I wait all year for summer. I did as a child, growing up in suburban New Jersey. Summer meant freedom from coats and boots and car culture. I rode my bike to the pool, swam and raced all day, ate a deli-sandwich downtown. With my mom we bought peaches and tomatoes from the farm stand. 

Now that I live in Chicago I savor summer even more. Winters are hard, bitterly — often dangerously — cold. Summer provides early morning walks to the lake, outdoor yoga at the Zoo, lap swims in the sun, reading in my back yard. 

Too, summer is my time at Pythonga. Others enjoy spring fish and autumn hunting. For me, late July through Labor Day there is a time for sun, swims, saunas, walks, hikes. Always, Pythonga is a place for me to read, at length, uninterrupted.

I was in Pythonga over Labor Day for summer’s last blast. (As I write this it’s 85 degrees and humid in Chicago.) Our friends hosted a canoe race and beach picnic; we played Scrabble and Giant Jenga at night; we hosted a pizza and cocktail party. The water was too cold for long swims but when we were hot from a hike or the sauna it was fun to jump in — and out! 

Here’s what I read and enjoyed:

If This is a Man, The Truce, by Primo Levi.

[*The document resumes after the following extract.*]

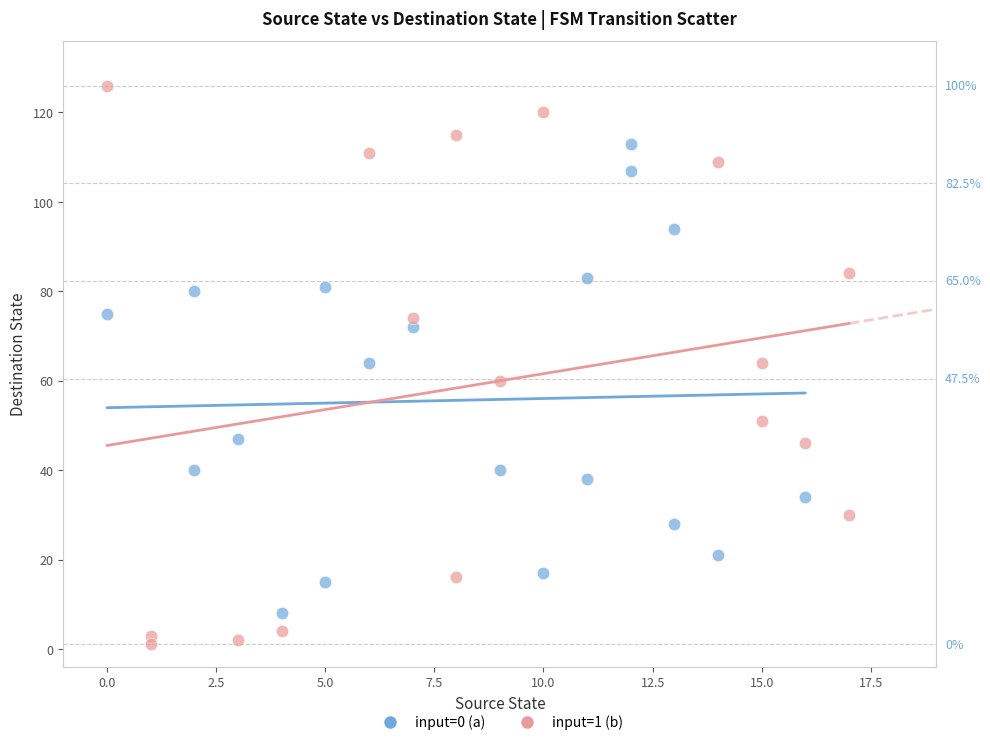

Which series reaches the maximum Y coordinate?

input=1 (b)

As a young Jewish man in fascist Italy, Levi was arrested and sent to Auschwitz. These books are the story of his unlikely survival in the camp, as it was emptied, and during the journey home. It’s a classic (first published in 1958, recently reissued) because Levi takes us into every day life in the camp and elsewhere: how what when they ate, where they slept, how they bathed. We understand the labor, the cold, the ill-fitting shoes, the flimsy clothing. Illness is a ticket to the infirmary, its warmth, its clean sheeted beds — and survival, when others who are weak are sent to the gas chambers. 

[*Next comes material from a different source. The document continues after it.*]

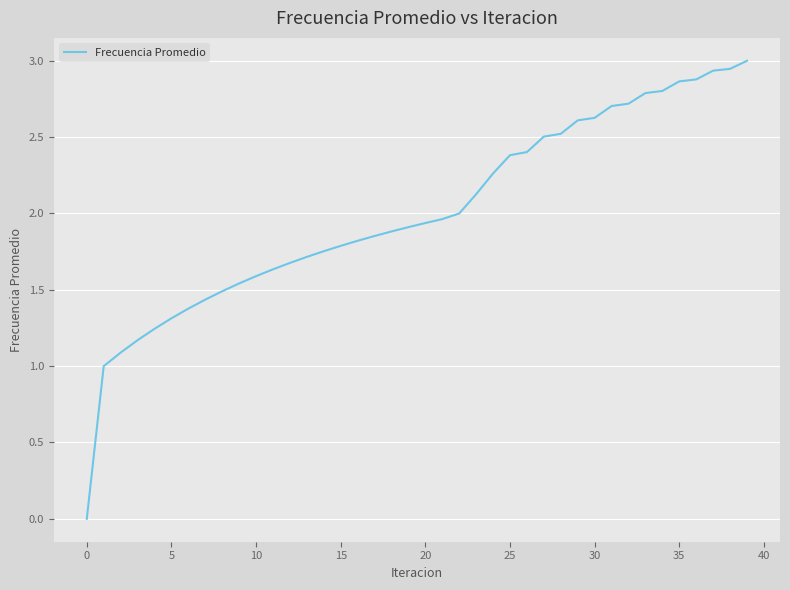

What is the greatest value displayed?

3.0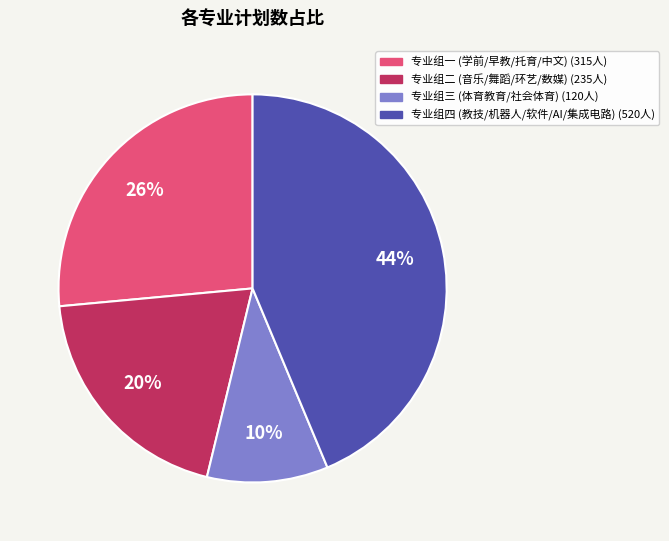

Is there any slice that represents more than half of the pie?

No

Levi lives — how? The journey home is also fraught. Will he and his Italian mates ever return? 

Zeitoun, by Dave Eggers

My friend Deborah and I were returning to our Old Town neighborhood from a long lakefront walk. Deb lamented that “no one has yard sales anymore.” Just steps after she mentioned it, we came upon a yard sale in a garden on Wells Street. A young couple was ridding what they could: they were heading to London School of Economics. Among the dresses and wrapping paper and coasters, we found books. I grabbed A Month in the Country, by J. L. Carr, for Deborah, who’d never read it. She pulled Zeitoun for me; I’d missed it. 

Glad I got to it. Eggers rarely disappoints and this one’s a doozy, deeply reported and fluidly told. It reads like a novel. It’s the story of Abdulrahman Zeitoun, a Syrian immigrant in New Orleans. He’s married, a father, a painting contractor and owner of rental buildings. When Hurricane Katrina overwhelms the city, Zeitoun stays, sleeping on his garage roof, canoeing flooded streets so that he can help trapped residents and dogs. (His wife and children evacuated.) A Muslim, he sees this work as divine; he has been chosen. He won’t leave. Then he and his friends are arrested for looting, they’re jailed, and held — by whom? Do they think he’s a terrorist? Why can’t he make a phone call? 

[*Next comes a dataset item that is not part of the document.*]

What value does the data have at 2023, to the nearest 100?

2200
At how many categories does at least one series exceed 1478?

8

The Stranger in the Woods, the Extraordinary Story of the Last True Hermit, by Michael Finkel

A Pythonga friend pressed this book in my husband’s hands. “There’s something about this that reminds me of you.” A hermit? Upon reading this entrancing tale, I know what she meant. That’s because FInkel explores the value and history of being alone as he tells the hermit’s fascinating tale.

For 27 years, Christopher Knight lived in the Maine woods. He stole all of his needs — food, clothing, batteries, booze — from nearby summer homes and camps. This book is the story of his capture and re entry into the every day world. 

I thought this would be a creepy read; it’s not. It’s enlightening. 

Ah, summer: I’ll miss your healing rays, your bounty.